A propos des emprunts faits par le schwyzertütsch au français, citons Dominique Stich (qui est probablement aussi le spécialiste de l'arpitan à l'heure actuelle depuis son célèbre Parlons francoprovençal) in Parlons schwytzertütsch, L'Harmattan, Paris 2004, pp. 26 ss.:

"Le nombre de mots français entrés dans la langue est impressionnant, principalement dans le vocabulaire de l'horlogerie (occupation archétypale des francophones de Suisse; la ville autrefois entièrement alémanique de Bienne dut se bilinguiser au XIXe siècle pour attirer les ouvriers romands nécessaires au développement de son industrie horlogère -NdL) , l'hôtellerie et la restauration, l'armée, la mode et les différents termes internationaux. L'orthographe originelle peut être plus ou moins conservée, mais l'accent tonique est le plus souvent sur la syllabe initiale, avec éventuellement un accent secondaire:

Confi/Gomfi "confiture"
Cotlett/Gottlett "côtelette"
Poulet "poulet" (viande)
Crawatte/ Grawatte "cravate"
Coiffeuse/Gwaffööss "coiffeuse"
merci/merssi "merci"
Pomfrit pl. "frites"
Portmonee "porte-monnaie"

(J'ajoute qu'en allemand, ces mots se disent Marmelade, Kotelett, Hühnerfleisch, Schlips, Friseurin, danke, Pommes Frites, Portemonnaie. Sur huit emprunts cités ici par M. Stich, quatre sont aussi faits en allemand.)

Il convient toutefois de se méfier du sens de certains mots d'origine française:

Cuweer/Guweer "enveloppe, pli" (et non "couvert")
àdie, àdiö "au revoir" (rarement "adieu")
Ápéro "apéritif" (pas familier comme "apéro")
Oggasioon "occasion" (objet vendu)
exgüsi! "excusez-moi, pardon"

(J'ajoute qu'en allemand, ces mots se disent Briefumschlag, auf Wiedersehen, Frühschoppen, Gebrauchtware et Entschuldigung!. Les exemples cités ici par M. Stich sont donc des emprunts propres à l'alémanique et inconnus en allemand. Ajoutons que comme des mots alémaniques s'égarent parfois dans l'allemand écrit en Suisse - Schriftdeutsch-, alors qu'en principe l'alémanique ne doit jamais s'écrire, surtout lorsque l'on s'adresse à un Romand, il m'est une fois arrivé de lire dans une correspondance professionnelle un Kuwer au lieu du Briefumschlag auquel je m'attendais "réglementairement"...)

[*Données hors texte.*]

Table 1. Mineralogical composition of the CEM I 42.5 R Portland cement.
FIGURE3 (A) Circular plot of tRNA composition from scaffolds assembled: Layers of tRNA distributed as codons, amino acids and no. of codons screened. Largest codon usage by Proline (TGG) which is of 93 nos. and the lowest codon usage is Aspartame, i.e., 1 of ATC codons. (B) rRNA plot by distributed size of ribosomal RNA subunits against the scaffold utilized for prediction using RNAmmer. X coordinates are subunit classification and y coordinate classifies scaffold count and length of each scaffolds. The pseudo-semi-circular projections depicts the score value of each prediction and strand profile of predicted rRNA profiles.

Le suisse allemand intègre facilement des mots d'origine étrangère. Cette tendance s'explique d'une part par la situation géographique et linguistique du pays - un tout petit pays parlant plusieurs langues - mais aussi par l'oralité de la langue. Par sa proximité géographique et culturelle avec la France et la Suisse romande, les mots français sont très nombreux (et ne correspondent pas à leur équivalent en allemand):

Suisse allemand / Français / Allemand

Merci (Märsi) / Merci / Danke
s Velo (Welo) / le vélo / das Fahrrad
dä Coiffeur (Guafför) / le coiffeur / der Frisör
s Poulet (Pule) / le poulet / das Hühnchen
s Cheminée (Schmine) / la cheminée / der Kamin
s Spital (Schpital) / l'hôpital / das Krankenhaus
dä Kondukteur (Kondiktör) / le contrôleur du train / der Schaffner
s Lavabo (Lawabo) / le lavabo / das Waschbecken
dä Dessert (Dessär) / le dessert/ der Nachtisch
d'Saison (Säson) / la saison / die Jahreszeit


Hoi ! Et après... Manuel de survie en suisse allemand, par Nicole Egger et Sergio J. Lievano, traduction française de Laurent Droz, Schwabe AG, Bergli Books, Bâle 2014, p. 9.